Already she felt dizzy, light-headed, and she hadn't been out in the sun fifteen minutes. No, it wasn't just the heat; it was the horrible suddenness, the dazzling finality of his decision.
What had he been thinking of, anyway? And why was there no notice? Why was there no warning? Just up and out, pack up your brat and get out of here.
Your brat! Your brat! As if her son were not also his son. As if they had not come together that night a decade and a half ago and created something beautiful. But now, you and your brat just get out of here, right now.

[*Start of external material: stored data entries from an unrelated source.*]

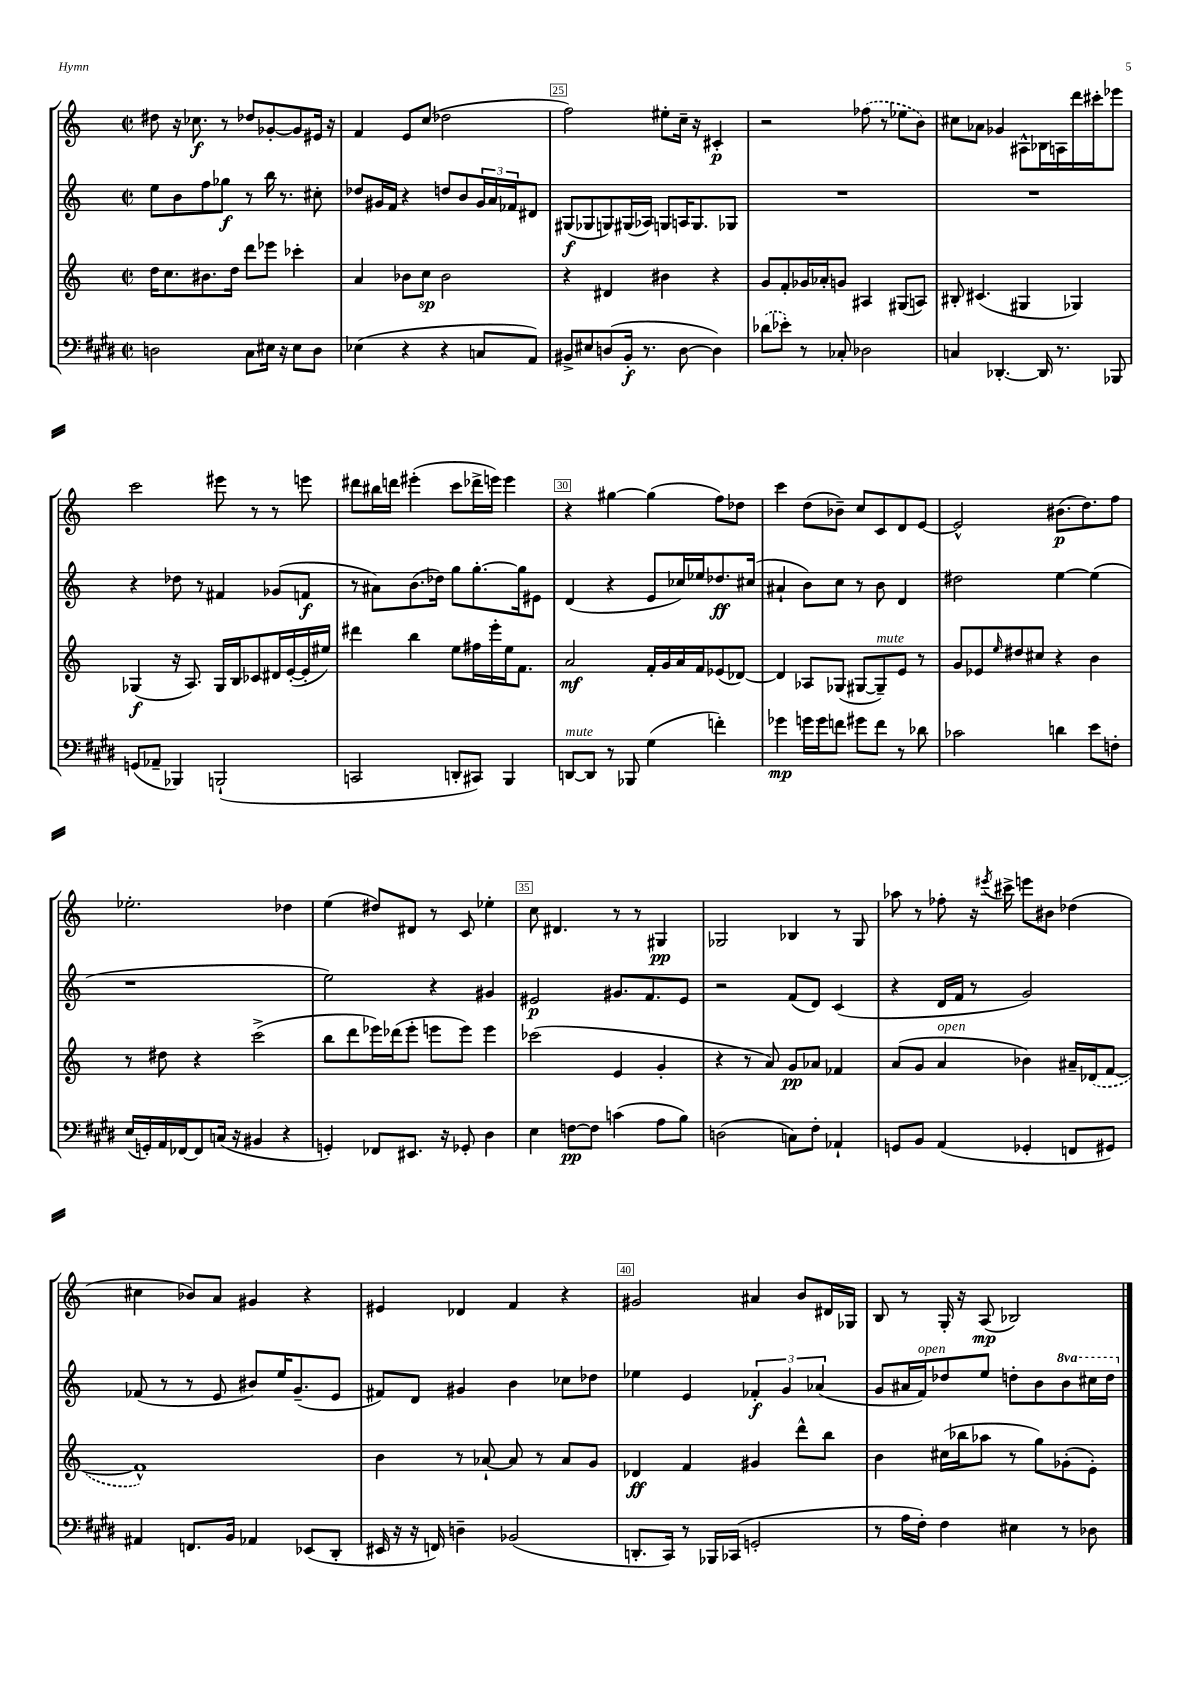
<<
\new StaffGroup <<
\new Staff = "s0" {
    \clef treble \key c \major \defaultTimeSignature \time 2/2
    dis''8 r16 ces''8.\f r8 des''8 ges'8~-. ges'8 eis'16 r16 |
    f'4 e'8 c''8( des''2 |
    f''2) eis''8-. c''16-- r16 cis'4-.\p |
    r2 \once \slurDashed fes''8( r8 ees''8 b'8) |
    cis''8 aes'8 ges'4 ais8-^ bes16 a16 d'''16 cis'''16-. ees'''8 |
    c'''2 eis'''8 r8 r8 e'''8 |
    dis'''8 bis''16 d'''16 eis'''4-.( c'''8 des'''16-> e'''16) e'''4 |
    r4 gis''4~ gis''4( f''8) des''8 |
    c'''4 d''8( bes'8--) c''8 c'8 d'8 e'8~ |
    e'2-^ bis'8.\p( d''8.) f''8 |
    ees''2.-. des''4 |
    e''4( dis''8) dis'8 r8 c'8 ees''4-. |
    c''8 dis'4. r8 r8 gis4\pp |
    ges2 bes4 r8 ges8 |
    aes''8 r8 fes''8-. r16 \acciaccatura { eis'''8 } cis'''16-> e'''8 bis'8 des''4( |
    cis''4 bes'8) a'8 gis'4 r4 |
    eis'4 des'4 f'4 r4 |
    gis'2 ais'4 b'8 dis'16 ges16 |
    b8 r8 g16-. r16 a8\mp( bes2) \bar "|." |
}
\new Staff = "s1" {
    \clef treble \key c \major \defaultTimeSignature \time 2/2 \set Staff.ottavationMarkups = #ottavation-simple-ordinals
    e''8 b'8 f''8 ges''8\f r8 b''16 r8. cis''8-. |
    des''8 gis'16 f'16 r4 d''8 b'8 \tuplet 3/2 { gis'16 a'16 fes'16 } dis'8 |
    gis8\f( ges8 g8) gis16( aes16) g8 a16 g8. ges8 |
    R1 |
    R1 |
    r4 des''8 r8 fis'4 ges'8( f'8\f |
    r8 ais'8) b'8.( des''16) g''8 g''8.~-. g''16 eis'8 |
    d'4( r4 e'8 ces''16) ees''16 des''8.\ff cis''16( |
    ais'4-! b'8) c''8 r8 b'8 d'4 |
    dis''2 e''4~ e''4( |
    r1 |
    e''2) r4 gis'4 |
    eis'2\p gis'8. f'8. eis'8 |
    r2 f'8( d'8) c'4( |
    r4 d'16 f'16 r8 g'2) |
    fes'8( r8 r8 e'8 bis'8) e''16 g'8.--( e'8 |
    fis'8) d'8 gis'4 b'4 ces''8 des''8 |
    ees''4 e'4 \tuplet 3/2 { fes'4-.\f g'4 aes'4( } |
    g'8 ais'16 f'16^\markup { \italic "open" }) des''8 e''8 d''8-. b'8 \ottava #1 b''8 cis'''16 d'''16 \ottava #0 \bar "|." |
}
\new Staff = "s2" {
    \clef treble \key c \major \defaultTimeSignature \time 2/2
    d''16 c''8. bis'8. d''16 d'''8 ees'''8 ces'''4-. |
    a'4 bes'8 c''8\sp bes'2 |
    r4 dis'4 bis'4 r4 |
    g'8 f'8-. ges'16 aes'16-. g'8 ais4 gis8( a8) |
    bis8-. cis'4.( gis4 ges4) |
    ges4\f( r16 a8.) ges16 b16 ces'8 dis'16 e'16~-.( e'16-. eis''16) |
    dis'''4 b''4 e''8 fis''16 e'''16-. e''16 f'8. |
    a'2\mf f'16-. g'16 a'16 f'16 ees'8( des'8~) |
    des'4 aes8 ges8( gis8~ gis8--^\markup { \italic "mute" }) e'8 r8 |
    g'8 ees'8 \grace { e''16 } dis''8 cis''8 r4 b'4 |
    r8 dis''8 r4 c'''2->( |
    b''8 d'''8 ees'''16) des'''16( ees'''8-. e'''8 e'''8) e'''4 |
    ces'''2( e'4 g'4-. |
    r4 r8 a'8) g'8\pp aes'8 fes'4 |
    a'8( g'8 a'4^\markup { \italic "open" } bes'4) ais'16-- \once \slurDashed des'16( f'8~ |
    f'1-^) |
    b'4 r8 aes'8~-! aes'8 r8 aes'8 g'8 |
    des'4\ff f'4 gis'4 d'''8-^ b''8 |
    b'4 cis''16( bes''16 aes''8 r8 g''8) ges'8-.( e'8-.) \bar "|." |
}
\new Staff = "s3" {
    \clef bass \key e \major \defaultTimeSignature \time 2/2
    d2 cis8 eis16 r16 eis8 d8 |
    ees4( r4 r4 c8 a,8) |
    bis,8-> eis8 d8( bis,16-.\f r8. d8~ d4) |
    \once \slurDashed des'8( ees'8-.) r8 ces8-. des2 |
    c4 des,4.~-. des,16 r8. bes,,8 |
    g,8( aes,8-- bes,,4) b,,2-!( |
    c,2 d,8-. cis,8) b,,4 |
    d,8~^\markup { \italic "mute" } d,8 r8 bes,,8 gis4( f'4-.) |
    ges'4\mp g'16 g'16 f'8 gis'8 f'8 r8 des'8 |
    ces'2 d'4 e'8 f8-. |
    e16( g,16-.) a,16 fes,16~ fes,8 c16( r16 bis,4 r4 |
    g,4-.) fes,8 eis,8. r16 ges,8-. dis4 |
    e4 f8~\pp f8 c'4( a8 b8) |
    d2( c8) fis8-. aes,4-! |
    g,8 b,8 a,4( ges,4-. f,8 gis,8) |
    ais,4 f,8. b,16 aes,4 ees,8( dis,8-. |
    eis,16 r16 r16 f,16) d4-- bes,2( |
    d,8.-. cis,16) r8 bes,,16 ces,16( g,2-. |
    r8 a16 fis16-.) fis4 eis4 r8 des8 \bar "|." |
}
>>
>>
\layout { \context { \Score currentBarNumber = #23 \override BarNumber.break-visibility = ##(#f #t #t) barNumberVisibility = #(every-nth-bar-number-visible 5) \override BarNumber.stencil = #(make-stencil-boxer 0.1 0.3 ly:text-interface::print) } }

Of course it had to be his wife. Without question it was his wife. He had always been unable to stand up to her. Sometimes iron-willed, but sometimes coquettish and helpless; sometimes decisive and clear, but sometimes unsure and insecure … his wife had been pretty hard to deal with all these years. No picnic living in the same household with her, even though if one knew one’s place, it was possible to stay out of the way most of the time. Often she had seen his sidelong glances, and if she had seen them and had known what they meant, surely that girl-woman he was married to had seen them too.
So maybe there is no mystery as to why she was being expelled. In fact, it's a wonder it hadn't happened before; it's a wonder that when her son and his father had gone hunting with such a joy in their companionship that there hadn't been a showdown. It's a wonder that when, to everyone's surprise, the old boy and his luxury-loving wife announced, with sheepish grins covering both their faces, that they were going to have a baby … it's a wonder it hadn't happened then. And she had waited a long time for the other shoe to drop.
For a while she allowed herself to think it might work. Her teenager, who had managed to live somewhat in the shadows and in the back rooms of the house all these years, took an innocent delight in his new baby brother, or half-brother, although she had noticed that that term was never used. It was just, "Look out for the baby" or "Where is my child's blanket?"… with a certain sharp twist on the word my.